Au lieu du simple modèle de LCP, Bergin et Feenstra (2000) développent un modèle de pricing-to-market. Pour eux, bien que des déviations à la loi du prix unique se produisent dans les modèles LCP, la structure de préférence ne permet pas à ces modèles de produire un vrai PtM. Cette même structure empêche les contrats échelonnés d’avoir un effet. Le modèle de Bergin et Feenstra (2000) est une extension du modèle d’Obstfeld et Rogoff (1995) intégrant le PtM et la rigidité des contrats. La combinaison du PtM et de l’échelonnement des contrats de prix provoque une persistance importante, qui va au-delà de la rigidité exogène imposée 338 . Toutefois, le degré d’ouverture progressif d’une économie limite la persistance du taux de change réel à la PPA car, d’après Bergin et Feenstra, « la présence de produits étrangers permet à l’indice domestique des prix de s’ajuster plus rapidement aux chocs monétaires » 339 . De même, une plus grande persistance des taux de change réels accroît la sur-réaction et, ainsi, la volatilité du taux de change.
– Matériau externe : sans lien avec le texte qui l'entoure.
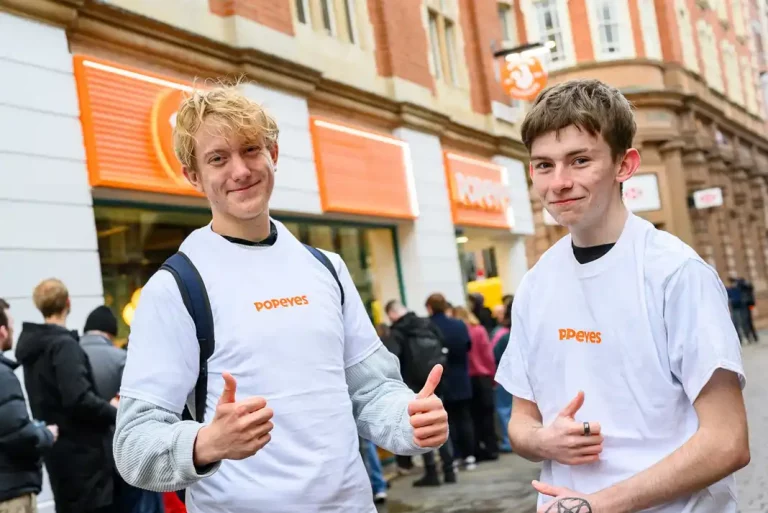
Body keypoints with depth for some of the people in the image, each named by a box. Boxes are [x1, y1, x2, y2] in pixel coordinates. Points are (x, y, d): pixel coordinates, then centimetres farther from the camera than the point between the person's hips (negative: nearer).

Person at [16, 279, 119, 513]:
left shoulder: (33, 347, 12)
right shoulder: (64, 345, -16)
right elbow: (78, 399, -26)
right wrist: (114, 412, -11)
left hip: (59, 449, 9)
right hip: (82, 448, -9)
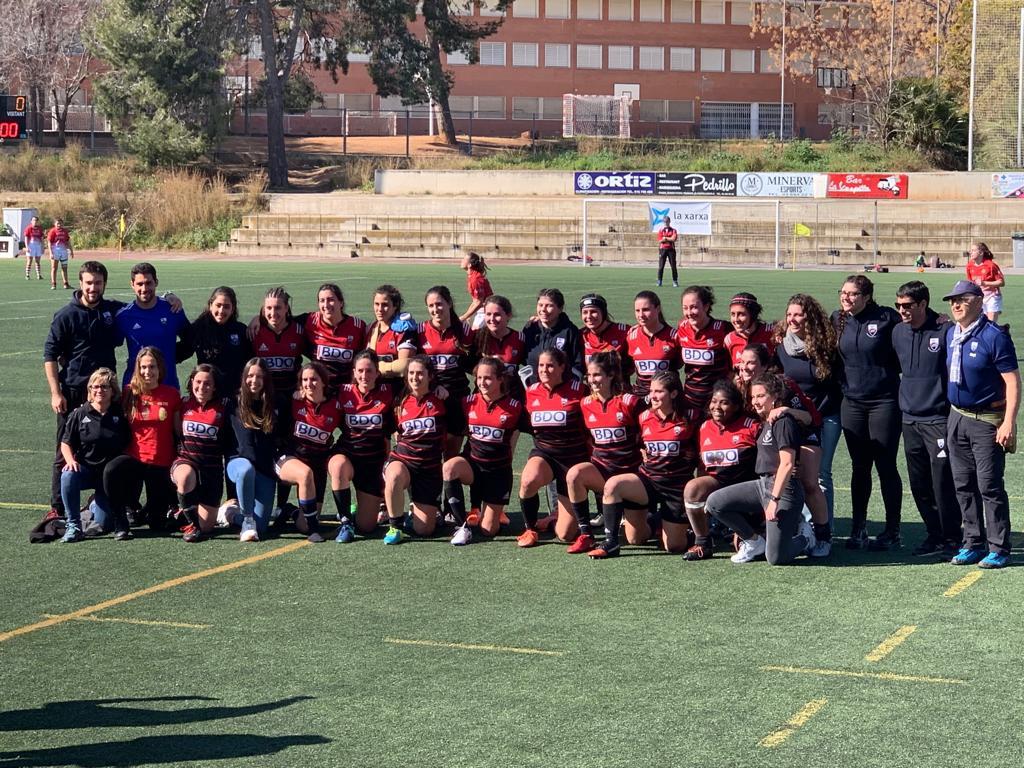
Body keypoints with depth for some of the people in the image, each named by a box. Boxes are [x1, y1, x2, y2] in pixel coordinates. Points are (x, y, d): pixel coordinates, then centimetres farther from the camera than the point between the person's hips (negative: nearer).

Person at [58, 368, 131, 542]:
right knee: (68, 477, -37)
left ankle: (97, 506, 29)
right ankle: (74, 526, -22)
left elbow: (128, 445, 6)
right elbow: (66, 443, 4)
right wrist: (71, 460, -16)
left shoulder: (120, 415, 0)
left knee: (102, 524, -11)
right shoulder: (80, 414, 0)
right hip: (85, 467, 0)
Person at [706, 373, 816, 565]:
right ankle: (755, 542, 11)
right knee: (715, 503, -3)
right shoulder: (766, 423, 16)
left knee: (775, 558, -11)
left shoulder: (783, 422, -14)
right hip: (763, 484, 9)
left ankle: (804, 538, 21)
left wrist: (774, 500, -22)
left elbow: (787, 464, -20)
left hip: (783, 490, -9)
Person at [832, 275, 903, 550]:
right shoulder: (838, 320, 5)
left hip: (884, 401, -4)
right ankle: (858, 529, 18)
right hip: (852, 402, 4)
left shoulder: (886, 318, -9)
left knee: (886, 466, 0)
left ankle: (893, 532, 9)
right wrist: (841, 381, 11)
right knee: (859, 467, 11)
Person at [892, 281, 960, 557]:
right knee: (919, 485, 10)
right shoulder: (898, 332, 7)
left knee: (942, 483, -6)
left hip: (938, 419, -6)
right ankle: (934, 536, 23)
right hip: (909, 420, 6)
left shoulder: (944, 332, -10)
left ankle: (951, 540, 5)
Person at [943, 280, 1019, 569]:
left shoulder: (994, 337, -13)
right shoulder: (951, 334, 8)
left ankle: (999, 549, 2)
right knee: (963, 486, 11)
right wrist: (952, 415, 13)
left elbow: (1012, 382, -15)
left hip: (987, 421, -7)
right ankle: (973, 544, 20)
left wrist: (1009, 423, -21)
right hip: (957, 418, 7)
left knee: (989, 486, -5)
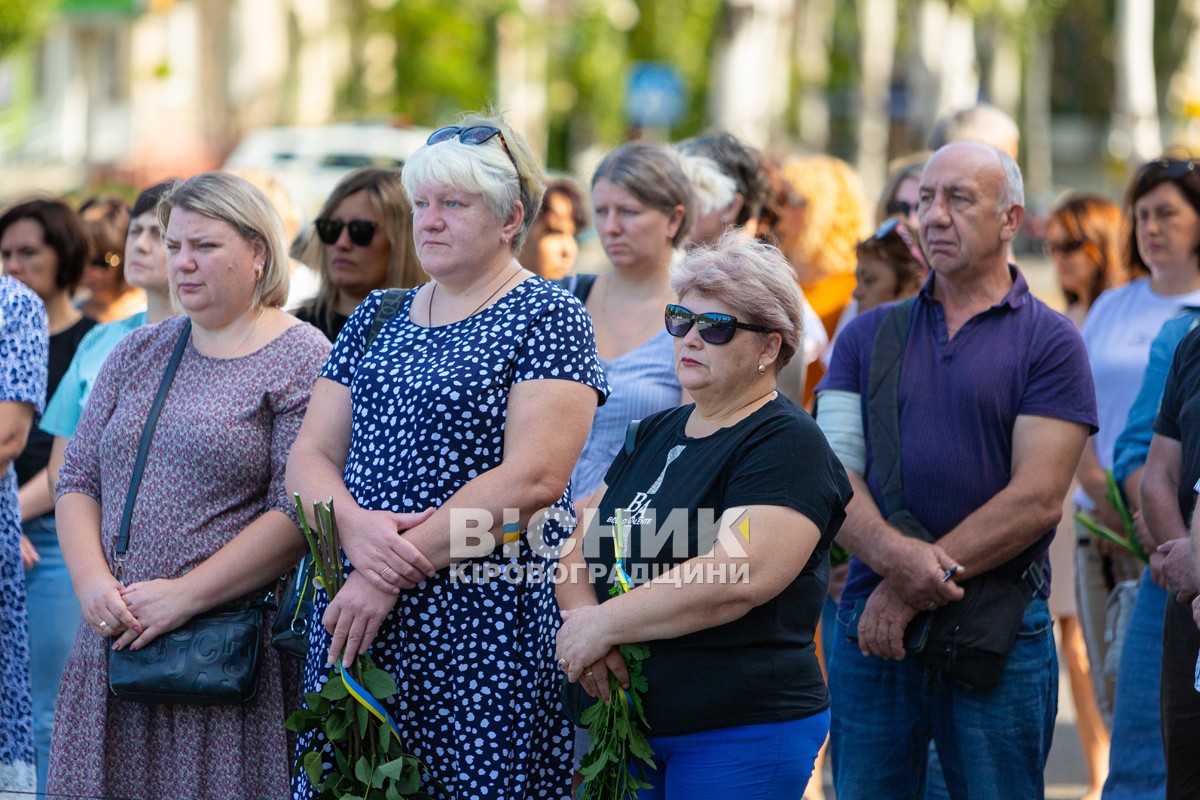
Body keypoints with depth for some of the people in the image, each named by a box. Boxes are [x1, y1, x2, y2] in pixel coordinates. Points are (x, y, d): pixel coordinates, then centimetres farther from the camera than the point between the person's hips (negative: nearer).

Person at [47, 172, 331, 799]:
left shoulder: (301, 361, -3)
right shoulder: (138, 354, 16)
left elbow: (297, 512, -12)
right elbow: (78, 480, 13)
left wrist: (185, 595, -16)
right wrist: (92, 582, -6)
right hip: (115, 638, 5)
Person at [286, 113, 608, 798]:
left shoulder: (547, 319, -3)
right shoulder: (376, 319, 16)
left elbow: (533, 478, -15)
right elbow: (311, 454, 11)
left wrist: (393, 573, -16)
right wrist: (353, 525, -13)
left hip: (482, 625, -5)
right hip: (356, 616, 6)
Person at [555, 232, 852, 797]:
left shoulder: (786, 444, -10)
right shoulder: (656, 434, 16)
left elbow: (740, 576, -24)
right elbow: (578, 546, 11)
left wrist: (604, 623, -17)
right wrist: (584, 630, -11)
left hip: (743, 736, -7)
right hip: (641, 726, 7)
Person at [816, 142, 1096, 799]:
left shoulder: (1050, 343, 0)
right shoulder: (868, 335, 12)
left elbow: (1036, 499, -9)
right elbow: (833, 473, 2)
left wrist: (914, 586, -13)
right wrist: (893, 555, -19)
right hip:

D’après Obstfeld et Rogoff (2000, b), les modèles de Chari, Kehoe et McGrattan (1998) et Bergin et Feenstra (2000) ne prennent pas en considération les coûts d’échange et « n’essaient pas de formaliser le PtM, mais supposent implicitement que celui-ci existe, ce qui signifie que les coûts d’échange sont aussi implicites » 340 . Dumas (1992) développe un modèle prenant en compte « explicitement » les coûts d’échange, et montre que ces coûts provoquent une persistance de la déviation du taux de change réel, même lorsque la concurrence est pure et parfaite et/ou les prix sont flexibles. Mais Obstfeld et Rogoff (2000, b) montrent que le modèle de Dumas n’est pas conforme à la réalité empirique.

Pour Hausmann, Panizza et Rigobon (2004), la différence entre la forte volatilité des taux de change des pays émergents et celle, plus modérée, des pays industrialisés, s’explique en partie par l’ampleur des chocs nominaux et réels. Pour ces chercheurs, la principale cause de cet écart est le « revirement » permanent de la volatilité des taux de change dans les pays industrialisés.

En somme, la rigidité des prix et le PtM accroissent la volatilité du taux de change. La persistance de la déviation du taux de change réel à la PPA ne peut être expliquée par la rigidité des contrats ou l’ampleur des chocs, mais la combinaison du PtM et de l’échelonnement des contrats de prix donne lieu à une persistance importante, qui va au-delà de la rigidité exogène imposée.

Notes
337.

Chari, Kehoe et McGrattan (1998), page 7.

338.

La théorie des contrats échelonnés stipule que lorsqu’un contrat arrive à terme, les entreprises hésitent avant d’augmenter leurs prix car elles risquent de perdre une partie de leurs parts de marché, alors que d’autres concurrents maintiennent leurs prix dans des contrats toujours en cours.

339.

Bergin et Feenstra (2000), page 3.

340.

Obstfeld et Rogoff (2000, b), page 39.